Source texts for formatted documents:
——————————

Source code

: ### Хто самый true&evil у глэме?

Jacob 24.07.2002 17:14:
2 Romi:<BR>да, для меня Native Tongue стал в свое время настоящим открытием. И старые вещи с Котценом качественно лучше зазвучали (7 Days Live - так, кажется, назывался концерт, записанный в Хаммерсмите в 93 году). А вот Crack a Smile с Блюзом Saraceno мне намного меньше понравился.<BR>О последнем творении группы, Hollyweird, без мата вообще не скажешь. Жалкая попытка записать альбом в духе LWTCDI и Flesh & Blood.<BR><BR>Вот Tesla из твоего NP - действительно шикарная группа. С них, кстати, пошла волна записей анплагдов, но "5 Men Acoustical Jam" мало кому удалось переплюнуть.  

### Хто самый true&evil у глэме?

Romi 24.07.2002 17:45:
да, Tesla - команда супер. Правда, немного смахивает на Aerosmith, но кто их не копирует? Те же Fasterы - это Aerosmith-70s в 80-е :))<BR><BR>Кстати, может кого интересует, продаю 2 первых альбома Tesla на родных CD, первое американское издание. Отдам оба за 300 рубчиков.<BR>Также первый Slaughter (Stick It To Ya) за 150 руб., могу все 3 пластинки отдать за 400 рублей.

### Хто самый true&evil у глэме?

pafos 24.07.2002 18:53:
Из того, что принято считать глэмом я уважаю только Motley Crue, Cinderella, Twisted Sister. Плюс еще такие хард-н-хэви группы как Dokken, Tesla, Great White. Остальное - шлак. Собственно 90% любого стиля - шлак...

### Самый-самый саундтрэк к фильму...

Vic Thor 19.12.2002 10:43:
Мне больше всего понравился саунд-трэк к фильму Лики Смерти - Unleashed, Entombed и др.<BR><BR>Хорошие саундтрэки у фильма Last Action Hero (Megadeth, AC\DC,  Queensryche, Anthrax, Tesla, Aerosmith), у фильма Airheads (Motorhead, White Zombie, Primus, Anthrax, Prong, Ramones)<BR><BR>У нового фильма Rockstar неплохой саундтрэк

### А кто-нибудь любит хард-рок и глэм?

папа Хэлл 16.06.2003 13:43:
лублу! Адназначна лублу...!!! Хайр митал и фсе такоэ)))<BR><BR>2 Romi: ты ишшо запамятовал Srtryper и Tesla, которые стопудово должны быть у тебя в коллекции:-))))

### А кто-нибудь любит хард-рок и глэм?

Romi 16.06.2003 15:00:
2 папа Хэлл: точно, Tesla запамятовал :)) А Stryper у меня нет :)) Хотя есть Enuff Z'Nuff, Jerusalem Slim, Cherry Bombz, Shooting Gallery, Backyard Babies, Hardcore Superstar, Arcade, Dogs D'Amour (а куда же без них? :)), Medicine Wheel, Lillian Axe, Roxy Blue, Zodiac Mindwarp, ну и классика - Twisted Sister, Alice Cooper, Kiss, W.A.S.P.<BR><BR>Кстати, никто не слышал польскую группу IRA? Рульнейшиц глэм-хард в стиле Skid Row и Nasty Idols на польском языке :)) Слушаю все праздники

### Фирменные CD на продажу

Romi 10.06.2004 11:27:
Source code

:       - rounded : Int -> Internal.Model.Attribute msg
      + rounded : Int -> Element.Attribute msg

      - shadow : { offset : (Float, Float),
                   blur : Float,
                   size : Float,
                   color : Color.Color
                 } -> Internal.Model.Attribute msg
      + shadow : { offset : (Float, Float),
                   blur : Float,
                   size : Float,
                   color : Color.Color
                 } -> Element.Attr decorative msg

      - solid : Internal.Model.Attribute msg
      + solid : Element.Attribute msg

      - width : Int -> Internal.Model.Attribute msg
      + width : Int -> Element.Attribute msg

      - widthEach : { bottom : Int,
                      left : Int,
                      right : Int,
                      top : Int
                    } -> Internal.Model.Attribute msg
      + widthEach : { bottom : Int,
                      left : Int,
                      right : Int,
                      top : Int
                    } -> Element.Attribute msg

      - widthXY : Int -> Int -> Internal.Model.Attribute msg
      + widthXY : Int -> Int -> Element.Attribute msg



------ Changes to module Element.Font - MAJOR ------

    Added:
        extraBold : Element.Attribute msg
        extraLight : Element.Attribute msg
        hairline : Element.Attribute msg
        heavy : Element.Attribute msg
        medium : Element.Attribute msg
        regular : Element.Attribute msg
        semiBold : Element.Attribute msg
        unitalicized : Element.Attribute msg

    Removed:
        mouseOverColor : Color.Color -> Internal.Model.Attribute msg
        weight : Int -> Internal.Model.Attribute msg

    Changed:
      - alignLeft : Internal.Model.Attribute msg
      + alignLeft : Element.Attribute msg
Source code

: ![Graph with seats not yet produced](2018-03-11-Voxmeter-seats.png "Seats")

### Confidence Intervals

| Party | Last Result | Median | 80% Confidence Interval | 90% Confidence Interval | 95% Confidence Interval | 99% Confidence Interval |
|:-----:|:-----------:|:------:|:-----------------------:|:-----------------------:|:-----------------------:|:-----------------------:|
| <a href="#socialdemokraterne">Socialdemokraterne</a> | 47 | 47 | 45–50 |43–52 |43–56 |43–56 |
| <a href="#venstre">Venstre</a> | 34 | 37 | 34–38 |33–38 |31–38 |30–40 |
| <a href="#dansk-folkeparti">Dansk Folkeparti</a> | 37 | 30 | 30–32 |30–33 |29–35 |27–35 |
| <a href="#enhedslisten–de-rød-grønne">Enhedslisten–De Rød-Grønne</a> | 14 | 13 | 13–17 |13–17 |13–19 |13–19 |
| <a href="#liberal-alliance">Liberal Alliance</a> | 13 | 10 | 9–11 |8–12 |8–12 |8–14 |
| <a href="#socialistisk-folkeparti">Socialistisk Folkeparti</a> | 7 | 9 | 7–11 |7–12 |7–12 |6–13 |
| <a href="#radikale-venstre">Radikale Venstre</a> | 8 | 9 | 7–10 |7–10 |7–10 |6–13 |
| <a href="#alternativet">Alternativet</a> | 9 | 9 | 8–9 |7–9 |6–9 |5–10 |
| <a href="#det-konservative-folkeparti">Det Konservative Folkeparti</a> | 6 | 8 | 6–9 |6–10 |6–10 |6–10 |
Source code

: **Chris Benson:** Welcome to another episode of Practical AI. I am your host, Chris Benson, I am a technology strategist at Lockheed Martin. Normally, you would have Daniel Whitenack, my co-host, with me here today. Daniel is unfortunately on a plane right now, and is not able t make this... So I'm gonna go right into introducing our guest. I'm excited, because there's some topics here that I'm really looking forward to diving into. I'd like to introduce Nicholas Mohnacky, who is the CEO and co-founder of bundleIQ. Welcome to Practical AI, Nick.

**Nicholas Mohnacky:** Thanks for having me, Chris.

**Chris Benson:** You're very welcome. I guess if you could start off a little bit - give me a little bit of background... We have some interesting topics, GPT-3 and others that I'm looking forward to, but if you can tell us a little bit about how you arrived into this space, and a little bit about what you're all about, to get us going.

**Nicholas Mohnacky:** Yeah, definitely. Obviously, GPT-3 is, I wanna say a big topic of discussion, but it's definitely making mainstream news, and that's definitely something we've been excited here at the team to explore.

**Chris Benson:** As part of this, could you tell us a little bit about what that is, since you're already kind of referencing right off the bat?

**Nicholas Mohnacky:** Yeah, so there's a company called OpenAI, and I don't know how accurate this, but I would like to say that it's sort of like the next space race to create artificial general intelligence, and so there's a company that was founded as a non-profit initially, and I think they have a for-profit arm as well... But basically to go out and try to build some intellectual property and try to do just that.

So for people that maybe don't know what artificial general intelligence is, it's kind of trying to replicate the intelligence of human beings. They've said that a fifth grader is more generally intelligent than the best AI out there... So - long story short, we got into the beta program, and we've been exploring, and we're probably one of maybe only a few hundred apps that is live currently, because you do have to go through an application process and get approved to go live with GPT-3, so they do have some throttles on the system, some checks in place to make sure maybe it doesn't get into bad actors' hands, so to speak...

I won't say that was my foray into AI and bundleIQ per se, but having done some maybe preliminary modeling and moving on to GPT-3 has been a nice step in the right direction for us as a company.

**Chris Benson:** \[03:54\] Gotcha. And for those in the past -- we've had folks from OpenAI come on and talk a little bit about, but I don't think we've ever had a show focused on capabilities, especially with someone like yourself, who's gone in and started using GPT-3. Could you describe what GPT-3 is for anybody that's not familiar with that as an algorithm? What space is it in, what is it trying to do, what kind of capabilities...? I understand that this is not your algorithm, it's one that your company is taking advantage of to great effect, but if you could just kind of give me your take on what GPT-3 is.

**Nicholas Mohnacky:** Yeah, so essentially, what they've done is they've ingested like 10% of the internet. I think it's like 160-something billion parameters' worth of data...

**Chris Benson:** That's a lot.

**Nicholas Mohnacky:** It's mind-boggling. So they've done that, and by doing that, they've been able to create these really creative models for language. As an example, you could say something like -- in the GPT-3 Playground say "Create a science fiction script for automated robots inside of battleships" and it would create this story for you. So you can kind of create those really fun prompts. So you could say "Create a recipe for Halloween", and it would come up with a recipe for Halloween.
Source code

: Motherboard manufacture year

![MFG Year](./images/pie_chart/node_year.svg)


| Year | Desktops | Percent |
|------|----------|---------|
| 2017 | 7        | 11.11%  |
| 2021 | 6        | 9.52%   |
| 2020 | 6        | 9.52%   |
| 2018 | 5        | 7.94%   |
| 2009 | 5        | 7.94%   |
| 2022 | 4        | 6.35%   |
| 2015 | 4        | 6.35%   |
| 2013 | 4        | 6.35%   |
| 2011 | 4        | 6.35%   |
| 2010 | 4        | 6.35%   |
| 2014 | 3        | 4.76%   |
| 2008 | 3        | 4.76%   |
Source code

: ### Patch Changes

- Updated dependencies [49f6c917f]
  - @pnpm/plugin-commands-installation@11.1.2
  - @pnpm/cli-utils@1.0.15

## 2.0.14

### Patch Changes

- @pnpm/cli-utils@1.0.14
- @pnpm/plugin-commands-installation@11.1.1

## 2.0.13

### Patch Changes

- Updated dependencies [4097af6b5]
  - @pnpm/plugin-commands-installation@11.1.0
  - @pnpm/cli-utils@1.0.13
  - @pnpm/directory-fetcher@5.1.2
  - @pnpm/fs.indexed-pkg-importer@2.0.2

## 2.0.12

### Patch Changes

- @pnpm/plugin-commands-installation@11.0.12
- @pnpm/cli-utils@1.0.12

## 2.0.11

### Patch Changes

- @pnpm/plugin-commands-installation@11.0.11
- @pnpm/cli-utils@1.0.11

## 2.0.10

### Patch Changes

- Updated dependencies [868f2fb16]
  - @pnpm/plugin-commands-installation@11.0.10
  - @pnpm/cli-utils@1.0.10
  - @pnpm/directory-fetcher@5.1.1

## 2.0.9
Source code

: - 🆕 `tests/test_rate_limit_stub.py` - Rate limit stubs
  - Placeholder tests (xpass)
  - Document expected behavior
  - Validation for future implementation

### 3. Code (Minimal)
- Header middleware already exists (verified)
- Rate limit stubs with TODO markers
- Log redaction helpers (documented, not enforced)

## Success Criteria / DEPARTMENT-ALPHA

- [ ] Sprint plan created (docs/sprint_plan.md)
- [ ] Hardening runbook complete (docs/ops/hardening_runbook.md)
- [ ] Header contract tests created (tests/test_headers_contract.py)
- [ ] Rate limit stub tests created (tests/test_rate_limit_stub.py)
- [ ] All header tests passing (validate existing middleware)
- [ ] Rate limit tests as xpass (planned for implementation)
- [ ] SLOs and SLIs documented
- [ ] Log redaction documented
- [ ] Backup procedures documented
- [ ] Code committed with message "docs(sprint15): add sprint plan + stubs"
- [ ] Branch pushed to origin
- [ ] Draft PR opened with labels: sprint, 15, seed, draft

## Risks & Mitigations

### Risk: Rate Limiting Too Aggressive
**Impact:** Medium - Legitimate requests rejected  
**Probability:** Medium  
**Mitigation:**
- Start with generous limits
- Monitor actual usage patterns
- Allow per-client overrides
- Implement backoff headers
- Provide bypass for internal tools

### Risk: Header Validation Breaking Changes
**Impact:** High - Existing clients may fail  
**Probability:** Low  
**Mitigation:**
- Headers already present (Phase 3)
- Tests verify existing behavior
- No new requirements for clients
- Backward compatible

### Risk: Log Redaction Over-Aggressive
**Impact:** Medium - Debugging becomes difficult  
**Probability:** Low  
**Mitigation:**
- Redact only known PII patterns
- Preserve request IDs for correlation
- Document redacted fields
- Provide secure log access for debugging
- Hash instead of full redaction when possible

——————————

Locate every line in the data that contains the string "clients", and copy each of those lines. Matching is case-sensitive.

RESPONSE TO THE TASK:
**Impact:** High - Existing clients may fail  
- No new requirements for clients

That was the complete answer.